Existing Methods for Partial File Transfer

HTTP already provides the Range header for transferring partial content of files. This is useful only if you are able to determine from some other source of information which are the changed sections. If you know that a file is a log and will only ever grow — existing content will not change — then Range is an effective tool. But it does not solve the problem by itself.

There are alternative download technologies like BitTorrent, which break up the desired file into blocks, and retrieve these blocks from a range of sources [[BitT2003]]. As BitTorrent provides checksums on fragments of file content, these could be used to identify content that is already known to the client (and it is used for this, to resume partial downloads, I believe). But reusing data from older files is not a purpose of this data in BitTorrent — only if exactly matching blocks could be identified would the data be any use.

The best existing solution from the point of view of minimising data transfer is rsync. rsync uses a rolling checksum algorithm that allows the checksum over a given block length at all points in a file to be calculated efficiently. Generally speaking, a checksum would have to be run at every possible start point to achieve this — the algorithm used in rsync (see [[Rsync1998]]) allows the checksum window to be rolled forward over the file and the checksum for each new location to be trivially derived from the previous checksum and the values at the window edges. So rsync can calculate the checksum at all points in the input file by streaming through the file data just once. While doing so it compares each calculated checksum against the list of checksums for the existing data file, and spots any chunks from the old data file which can be reused.

So rsync achieves a high level of data reuse. It comes at a high computational cost, however.

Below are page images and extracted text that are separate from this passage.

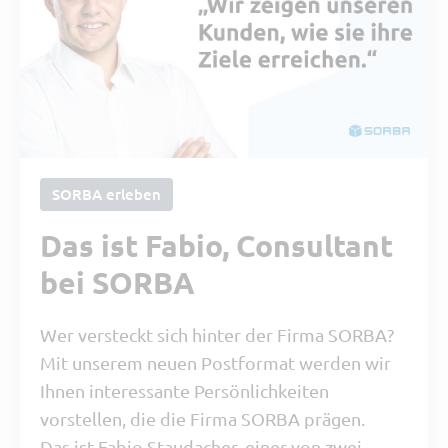
SORBA erleben
Das ist Fabio, Consultant
bei SORBA
Wer versteckt sich hinter der Firma SORBA?
Mit unserem neuen Postformat werden wir
Ihnen interessante Persönlichkeiten
vorstellen, die die Firma SORBA prägen.
Das ist Fabio Staudacher, einer von zwei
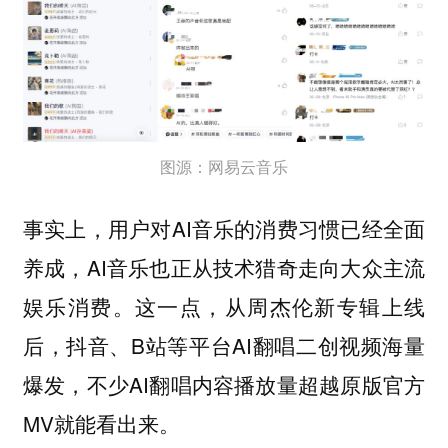
图源：网易云音乐
事实上，用户对AI音乐的消费习惯已经全面
养成，AI音乐也正从技术猎奇走向大众主流
娱乐消费。这一点，从周杰伦新专辑上线
后，抖音、B站等平台AI翻唱二创视频海量
爆发，不少AI翻唱内容播放量超越原版官方
MV就能看出来。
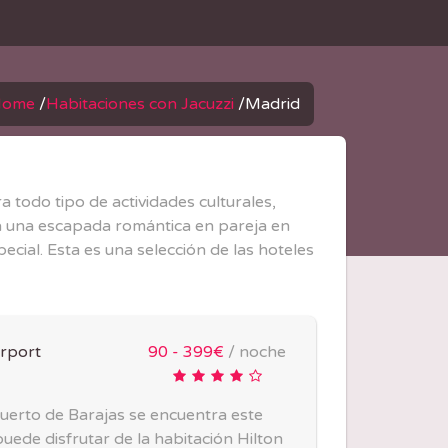
Home
/
Habitaciones con Jacuzzi
/
Madrid
 todo tipo de actividades culturales,
ara una escapada romántica en pareja en
cial. Esta es una selección de las hoteles
irport
90 - 399€
/ noche
uerto de Barajas se encuentra este
uede disfrutar de la habitación Hilton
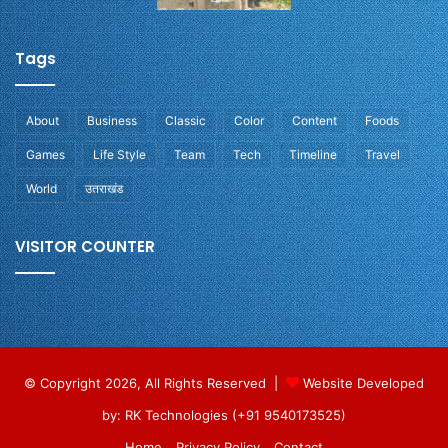
Tags
About
Business
Classic
Color
Content
Foods
Games
Life Style
Team
Tech
Timeline
Travel
World
उतराखंड
VISITOR COUNTER
© Copyright 2026, All Rights Reserved |
Website Developed
by: RK Technologies (+91 9540173525)
Home
Privacy Policy
Contact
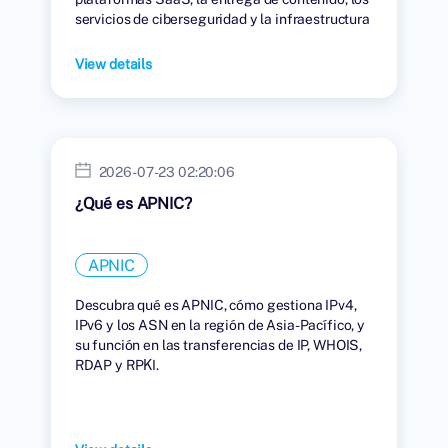
servicios de ciberseguridad y la infraestructura
digital global.
View details
2026-07-23 02:20:06
¿Qué es APNIC?
APNIC
Descubra qué es APNIC, cómo gestiona IPv4,
IPv6 y los ASN en la región de Asia-Pacífico, y
su función en las transferencias de IP, WHOIS,
RDAP y RPKI.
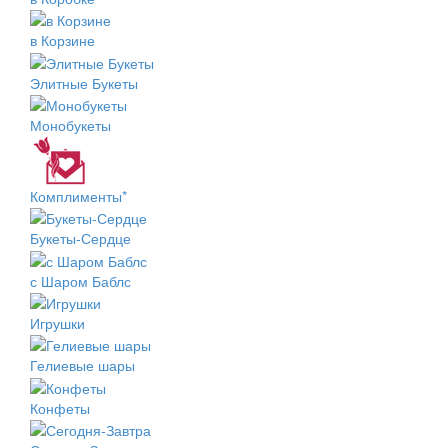
в Корзине
Элитные Букеты
Монобукеты
Комплименты*
Букеты-Сердце
с Шаром Баблс
Игрушки
Гелиевые шары
Конфеты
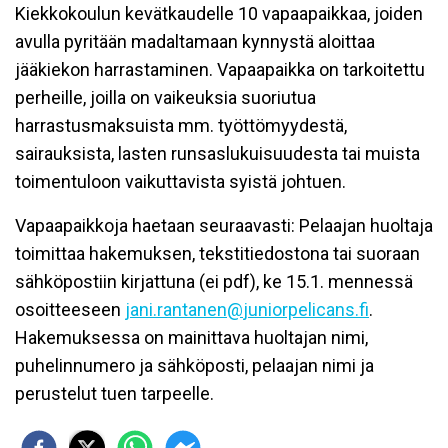
Kiekkokoulun
kevätkaudelle 10
vapaapaikkaa
, joiden
avulla pyritään madaltamaan kynnystä aloittaa
jääkiekon harrastaminen. Vapaapaikka on tarkoitettu
perheille, joilla on vaikeuksia suoriutua
harrastusmaksuista mm. työttömyydestä,
sairauksista, lasten runsaslukuisuudesta tai muista
toimentuloon vaikuttavista syistä johtuen.
Vapaapaikkoja
haetaan seuraavasti: Pelaajan huoltaja
toimittaa hakemuksen, tekstitiedostona tai suoraan
sähköpostiin kirjattuna (ei pdf), ke 15.1. mennessä
osoitteeseen
jani.rantanen@
juniorpelicans.fi
.
Hakemuksessa on mainittava huoltajan nimi,
puhelinnumero ja sähköposti, pelaajan nimi ja
perustelut tuen tarpeelle.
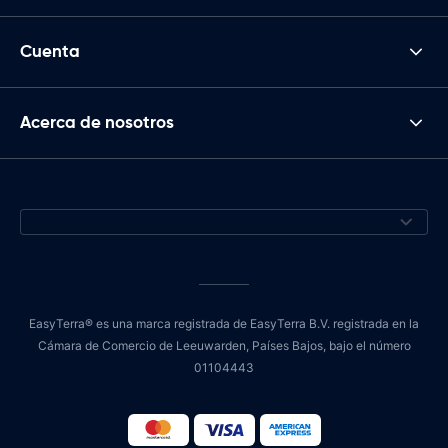
Cuenta
Acerca de nosotros
EasyTerra® es una marca registrada de EasyTerra B.V. registrada en la
Cámara de Comercio de Leeuwarden, Países Bajos, bajo el número
01104443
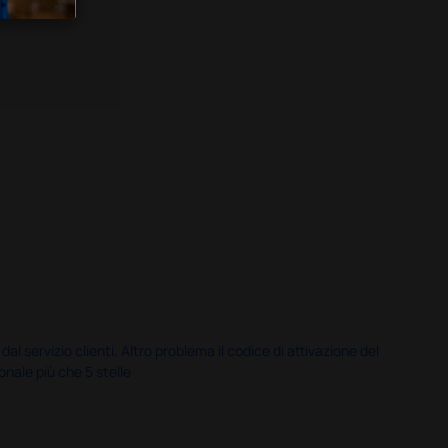
servizio clienti. Altro problema il codice di attivazione del
nale più che 5 stelle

The current rsync implementation calculates the checksums for a set of blocks on the client, then uploads these to the server; the server them uses the rsync algorithm to work out which blocks the client has and which it needs, and pushes back the blocks it needs. But this approach suffers many drawbacks:

The drawbacks with rsync have prevented it being deployed widely to distribute files to the general public. Instead, it has been used in areas closer to the existing use of cvs and sup, where a limited community of users use an rsync server to pull daily software snapshots. rsync is also very widely used inside organisations for efficient transfer of files between private systems, using rcp or scp as a tunnel. rsync also has very powerful functionality parallelling cp -a and tar's abilities, with transfers of file permissions, directory trees, special files, etc. But public releases are rarely made with rsync, as far as I can tell.

I should also mention rproxy. While I have not used it myself, it is an attempt to integrate the rsync algorithm into the HTTP protocol [[RProxy]]. An rproxy-enabled client transmits the rsync checksums of blocks of data it already has to the server as part of the HTTP request; the server calculates the rolling checksum over the page it would have transmitted, and transmits only the blocks and the meta-information needed for the client to construct the full page. It has the advantage of integrating with the existing protocol and working even for dynamic pages. But it will, I suppose, suffer the same disk and CPU load problems as rsync on large files, and is an unwelcome overhead on the server even for small files. Since server administrators are rarely as concerned about bandwidth and download time as the client, it is hard to see them wanting to put extra work on their servers by offering either rsync or rproxy generally.

Finally, there are the mechanisms traditionally used among programming projects — version control and diffs. The Linux kernel, for instance, is distributed by providing patches to get from one version to the next ([LKML FAQ]). For comparison with the other methods discussed, we can say that this method effectively pre-computes the changes between versions and then sends only the changes to the client. But it only works with a given fixed starting point. So to get from, say, 2.4.19 to 2.4.27, the user has to download the patch 2.4.19 -> 2.4.20, the patch 2.4.20 -> 2.4.21, and so on. This method is efficient if there are clear releases and the frequency of releases is smaller than the frequency with which users check for updates — it is less efficient when releases in the affected files are frequent, as there are then large numbers of patch files to manage and download (and these files contain enough data to construct not only the final file, but every intermediate revision).

CVS and subversion provide a specialised server programs and protocols for calculating diffs on a per-client basis. They have the advantage of efficiency once again, by constructing exactly the diff the client needs — but lose on complexity, because the server must calculate on a per-client basis, and the relatively complicated server processing client requests increases the risk of security vulnerabilities. CVS is also poor at handling binary data, although subversion does do better in this area. But one would hardly distribute ISO images over either of these systems.

Hybrid protocols have been designed, which incorporate ideas from several of the systems above. For instance, CVSup [[CVSup1999]] uses CVS and deltas for version-controlled files, and the rsync algorithm for files outside of version control. While it offers significantly better performance than either rsync or CVS, due to efficient pipelining of requests for multiple files, it does not fundamentally improve on either, so the discussion above — in particular the specialised server and high server processing cost per client — apply.